Lithophaga boring mussels are a coral pest that I’m hoping with more exposure will be as well known as Aiptasia! These bivalve mussels gain access to the skeleton under the coral tissue and use chemicals to break down a cavity in the hard skeleton structure. From inside this hole, they will make a smaller hole up to the tissue and irritate and damage the coral by either keeping this tissue wound open to feed on floating particles like micro plankton as well as coral slime. This constant damage and irritation from within causes a slow decline in health, often the coral will consume itself in an attempt to heal the wound. In the wild corals have access to more food, as does the Lithophaga inside, so the damage done is offset by a faster ability to recover.
These Lithophaga mussels can be found in all corals and liverock at various sizes, however, the coral species at greater risk from the mussels being left inside are solitary polyp species such as Acanthophyllia deshayesiana (Desh) and Homophyllia australis (Scolly). Odd-shaped Scolly specimens are often the result of Lithophaga damage as the Scolly heals itself on either side of the wound and allows the Lithophaga to reach the surface.
Removing them is again done by a very close skeleton removal. By now some of you might be thinking a little about some home fragging tools and skill upgrades for ensuring your corals are properly cleaned. I promise you now that having success with pest removal is largely tied to removing anything that isn’t coral or directly needed by the coral.
Acropora Eating Flatworms (AEFW) on new colonies of wild Acro with rock attached to the base of the colony is a prime location for AEFW to lay eggs. Remove the rock, remove all dead Acro sections if there is any and you can even break the colony up to make sure no dead patches are hidden.
AEFW will normally lay eggs on dead Acro skeleton or base rock directly beside living coral tissue, so removing that dead skeleton greatly decreases the risk of introducing AEFW.
So to round this out and recap, there are many more pests and other organisms that can or will proliferate quickly if they aren’t removed such as macro or microalgae, plus a whole host of other pests that can slowly and silently damage your precious corals.
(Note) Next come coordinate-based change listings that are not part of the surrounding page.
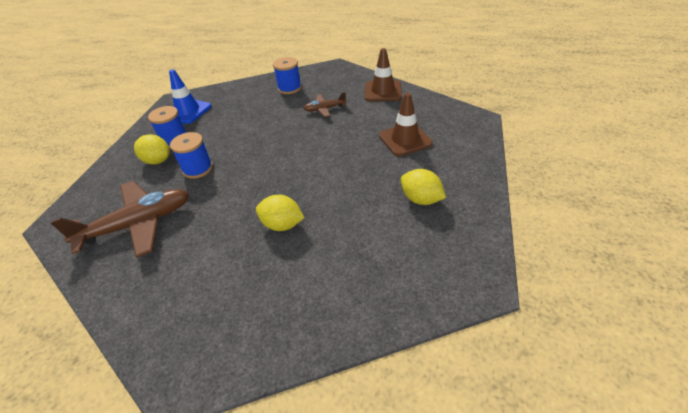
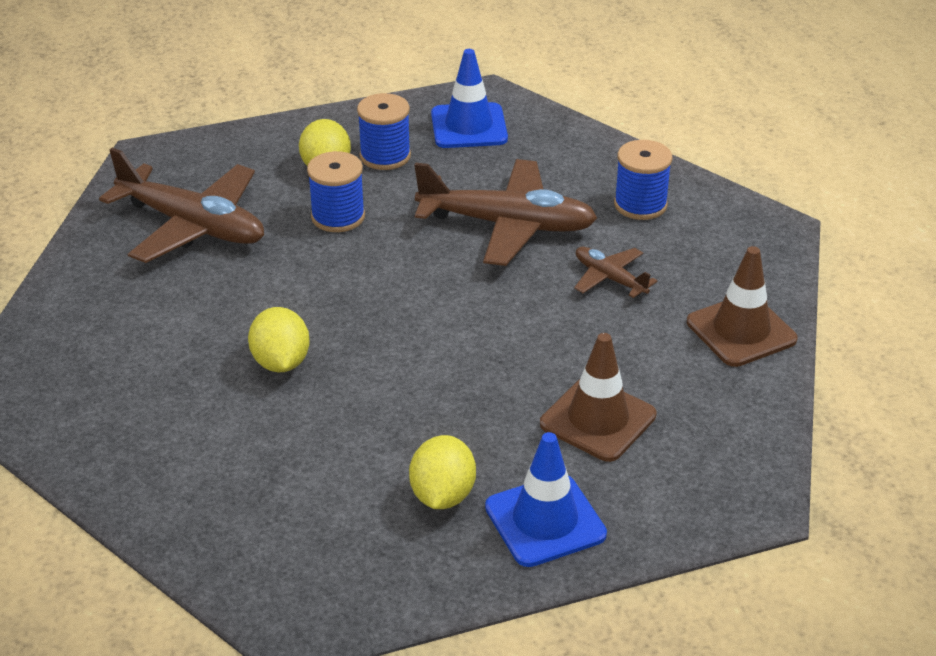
camera: 55 degrees right, 5 degrees down
none -> brown plane [414,159,597,266]
none -> blue traffic cone [485,432,607,567]

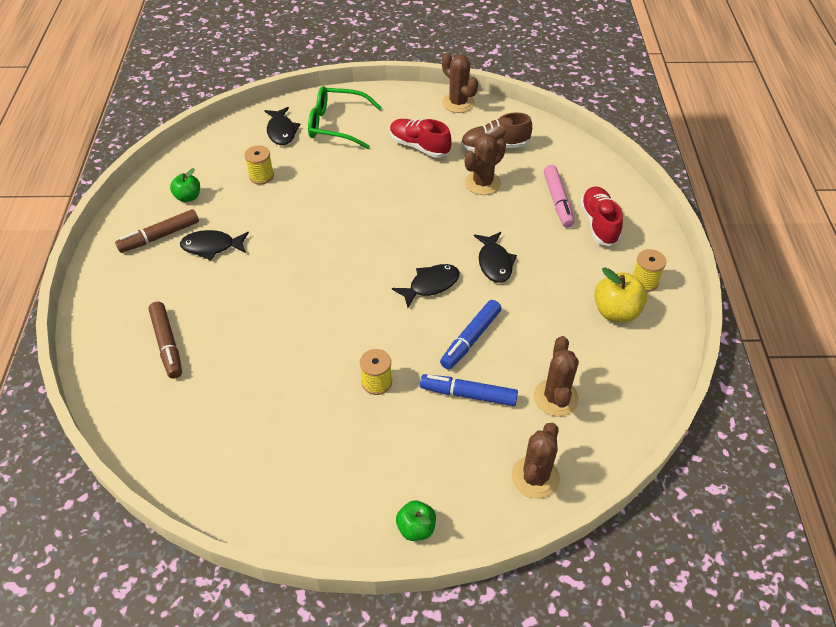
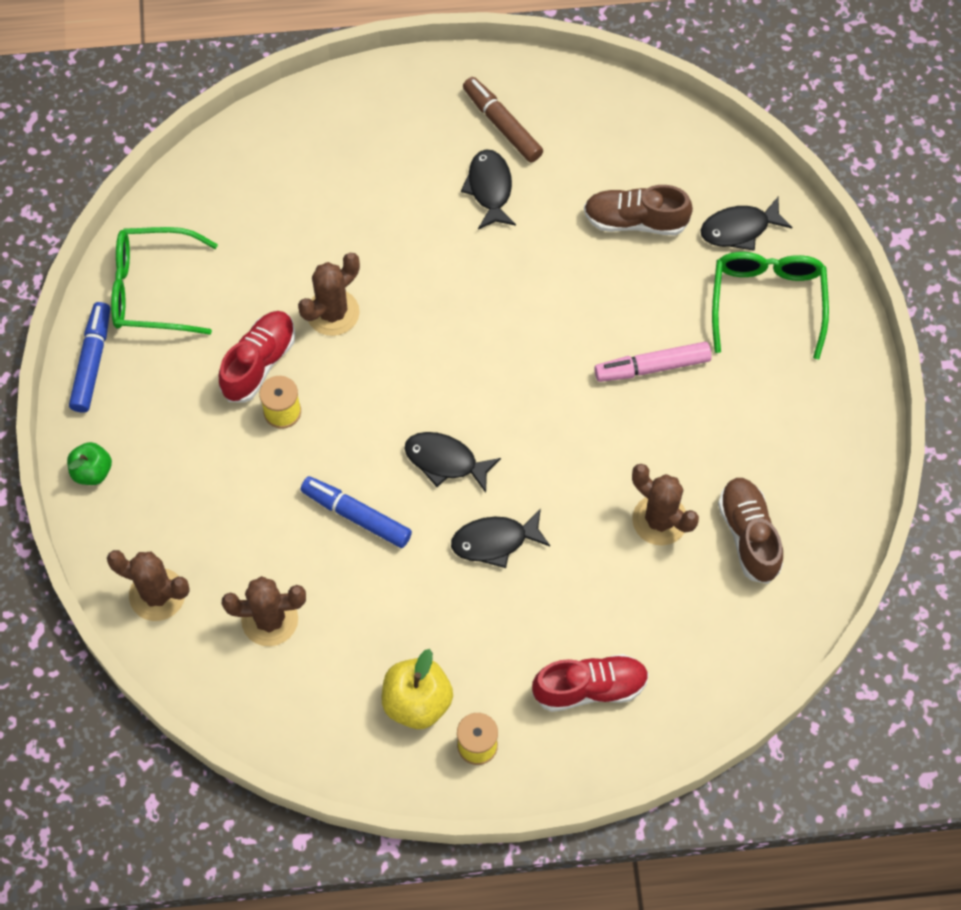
camera: 85 degrees right, 15 degrees up
brown marker [149,302,182,379] -> none
green apple [170,168,200,202] -> none
yellow spool [244,145,274,184] -> brown shoe [584,185,693,235]
red shoe [390,119,452,158] -> red shoe moved to [219,311,295,403]
black fish [392,264,460,308] -> black fish turned 150 degrees clockwise [404,432,501,493]
blue marker [420,374,518,406] -> blue marker moved to [69,302,110,413]
brown cactus [442,53,478,113] -> brown cactus moved to [298,253,360,336]
pink marker [544,165,575,228] -> pink marker moved to [594,342,712,382]
none -> green glasses [111,227,218,335]

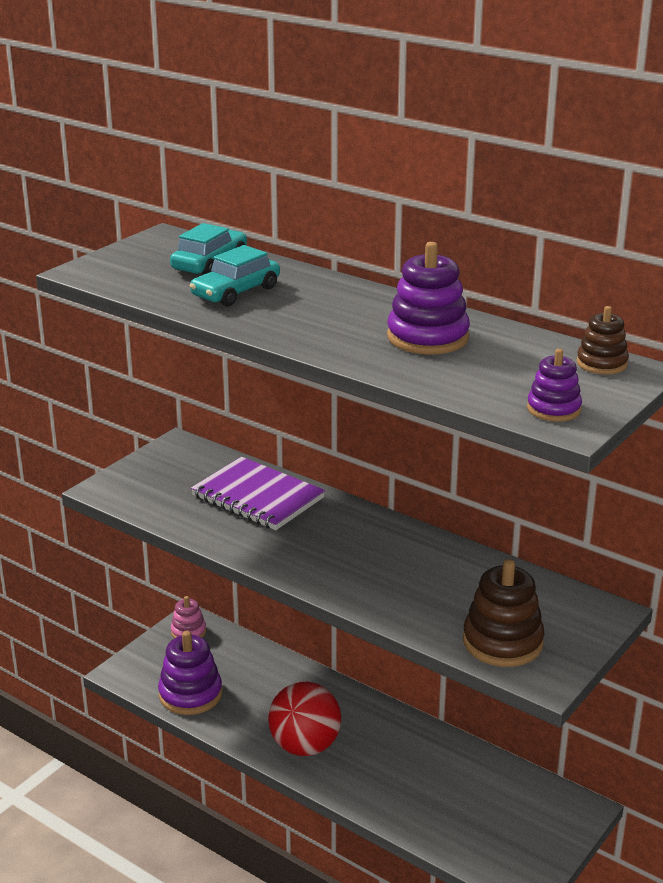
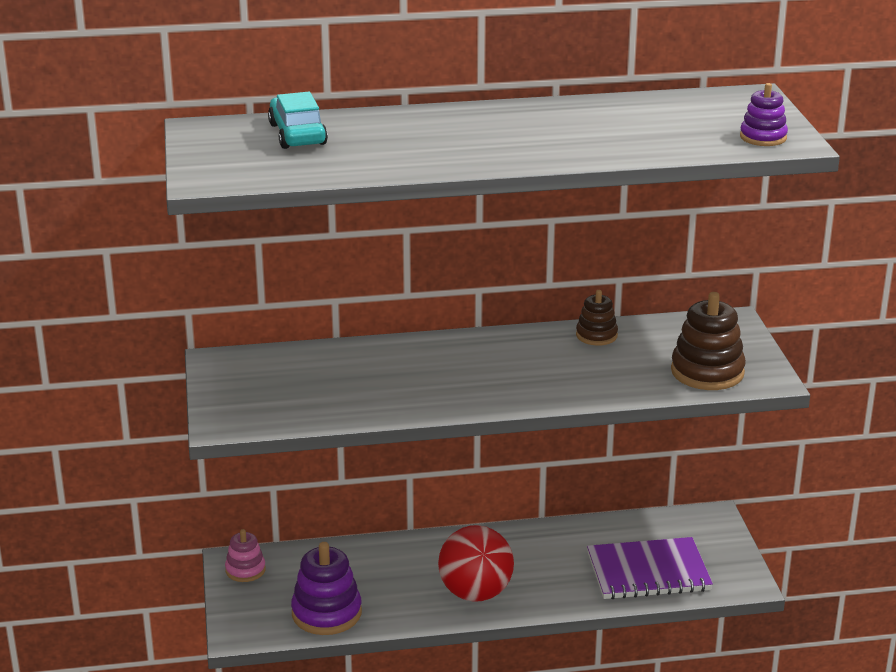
camera: 45 degrees left, 0 degrees up
turquoise car [189,245,280,306] -> none
purple notebook [191,457,325,530] -> purple notebook moved to [587,537,713,599]
purple stacking toy [387,242,470,354] -> none
brown stacking toy [577,306,629,375] -> brown stacking toy moved to [576,290,618,346]

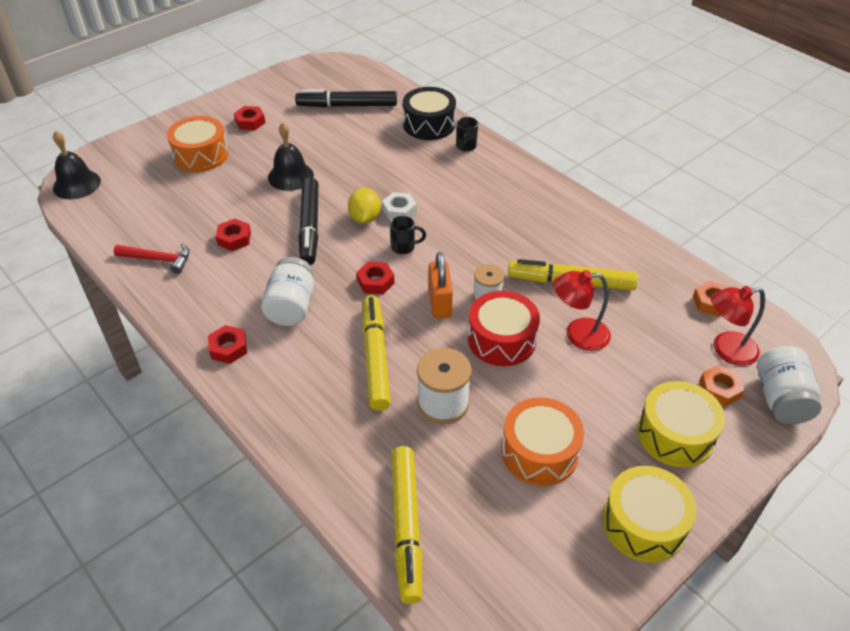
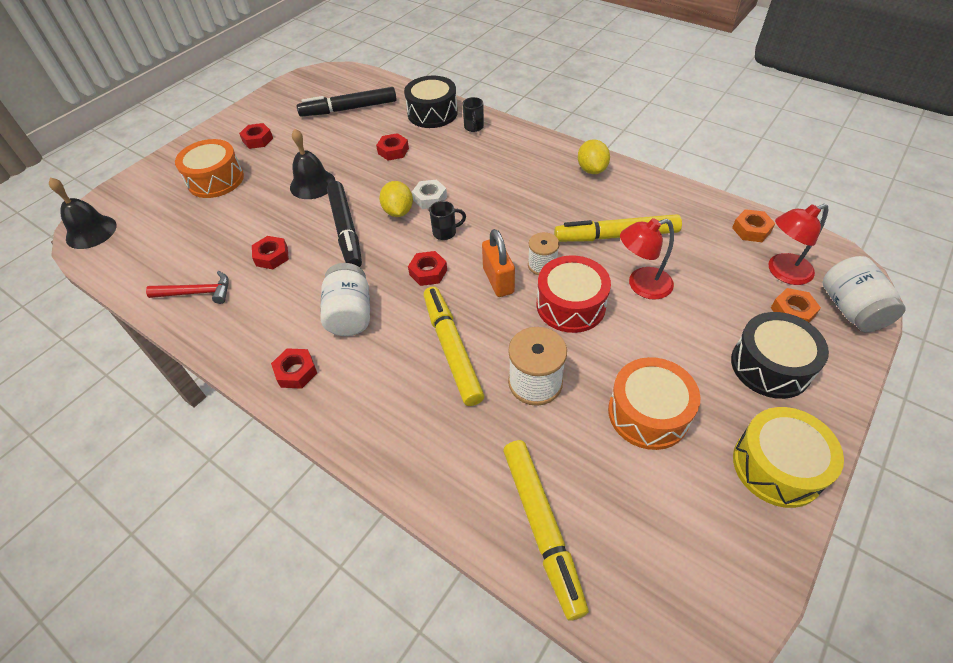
camera: 10 degrees left, 5 degrees up
yellow drum [637,381,725,468] -> black drum [731,312,829,399]
none -> red nut [376,133,409,161]
none -> yellow lemon [578,139,610,174]

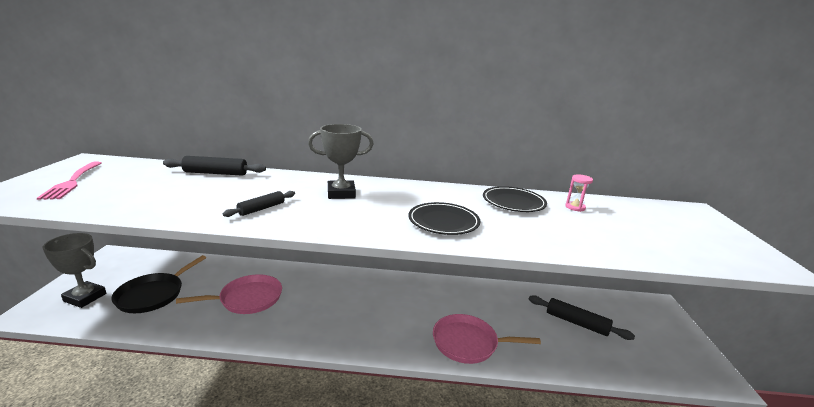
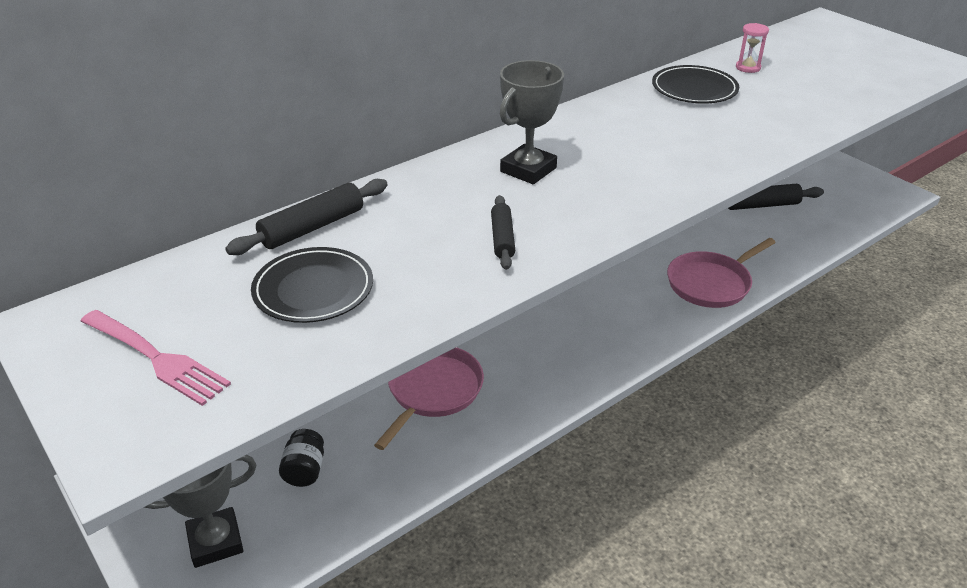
camera: 40 degrees left, 15 degrees up
black pan [111,255,206,313] -> black jar [279,429,324,487]
black plate [408,202,480,235] -> black plate moved to [251,247,373,323]

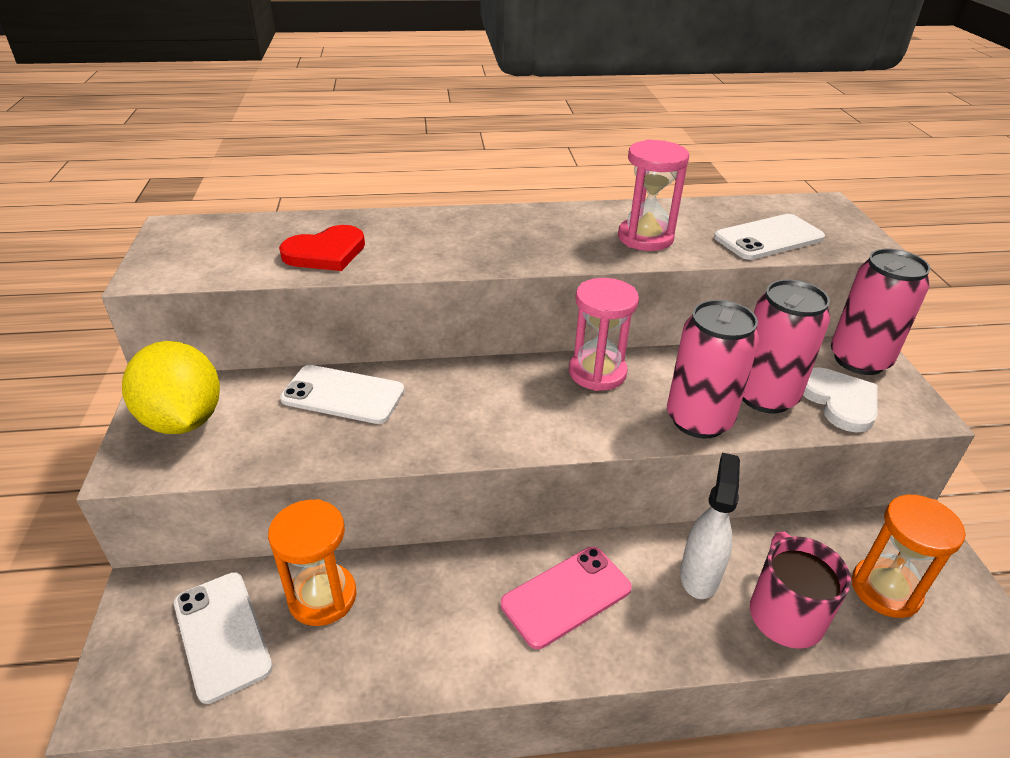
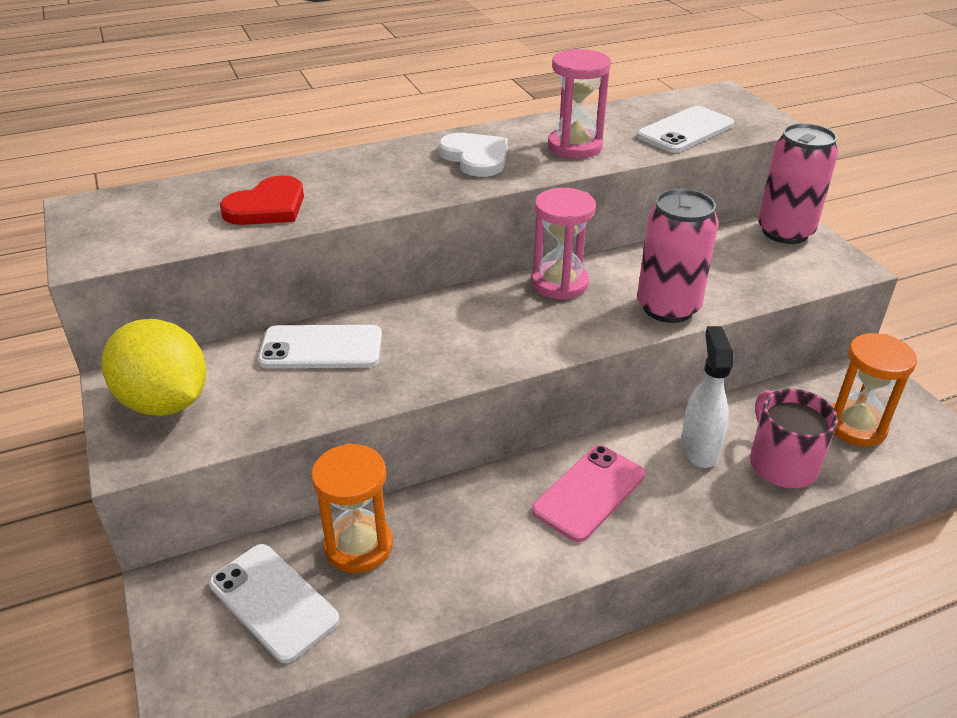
camera: 15 degrees left, 0 degrees up
pink can [742,279,830,414] -> none
white heart [803,367,878,433] -> white heart moved to [439,133,508,177]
Coral pest dips are a great tool for cleaning new corals but always remember to remove anything that isn’t live coral or directly required by the coral tissue for the best chance of that coral thriving in your reef. From wild collection to the wholesaler I think a pretty good job is being done at cleaning up corals but taking the time to check over your corals and be sure they are clean and free of excess rock will only benefit you in the long run.